[Dataset content]

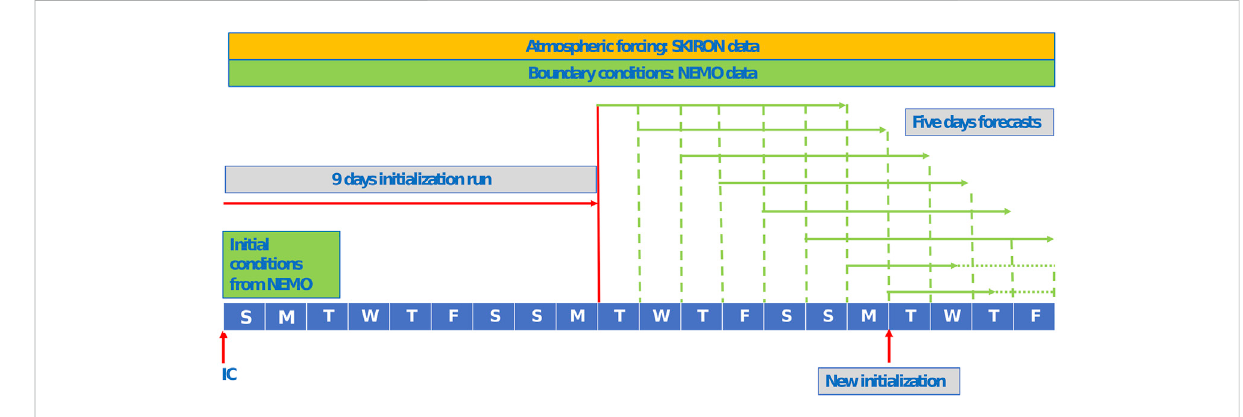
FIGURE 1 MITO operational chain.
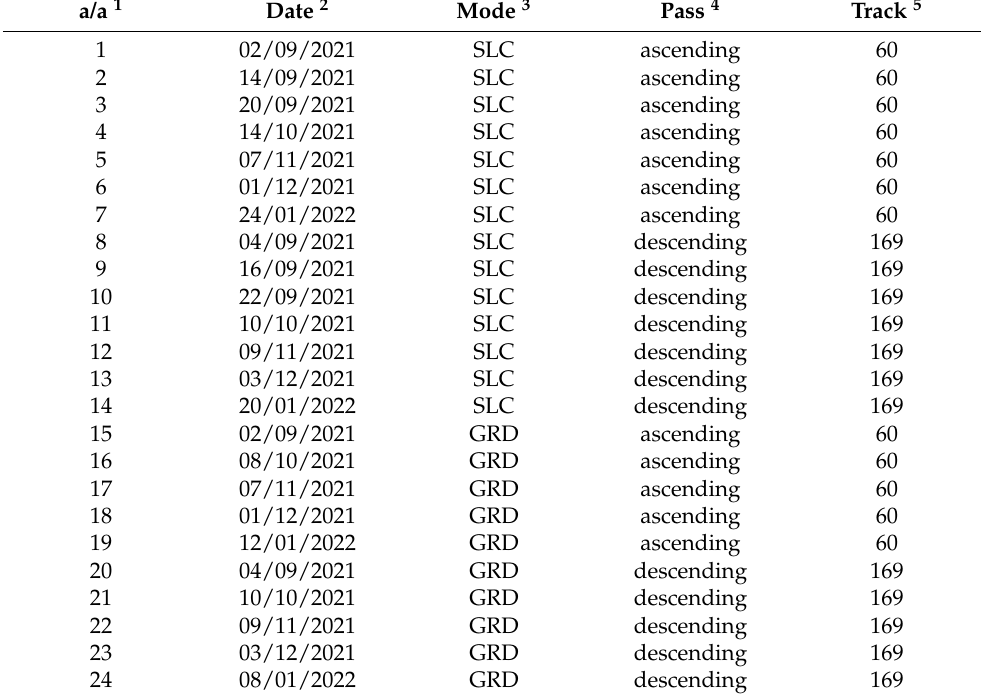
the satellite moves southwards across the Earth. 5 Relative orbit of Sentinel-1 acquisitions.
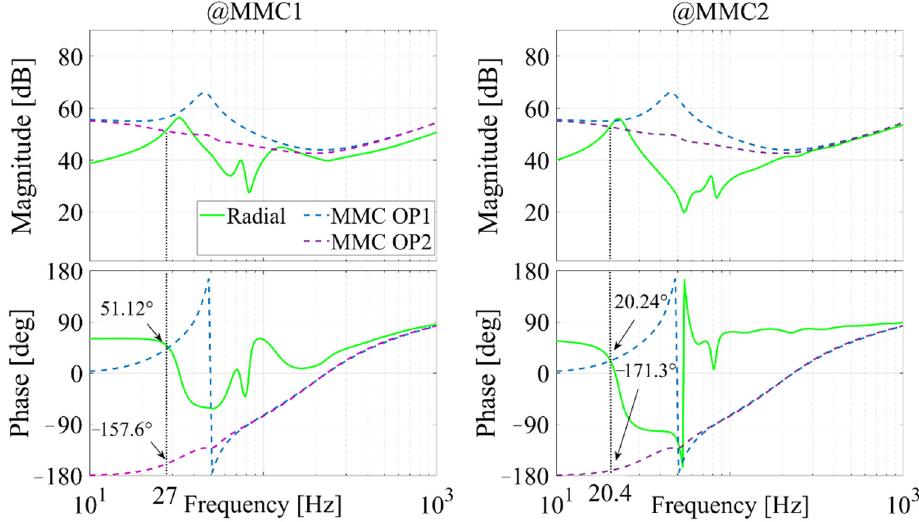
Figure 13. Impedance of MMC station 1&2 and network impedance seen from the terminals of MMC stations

[/Dataset content]

*Task directions*: Set down all the material exactly once more. No pictures.

*Solution to this problem*:
FIGURE 1 MITO operational chain.
the satellite moves southwards across the Earth. 5 Relative orbit of Sentinel-1 acquisitions.
Figure 13. Impedance of MMC station 1&2 and network impedance seen from the terminals of MMC stations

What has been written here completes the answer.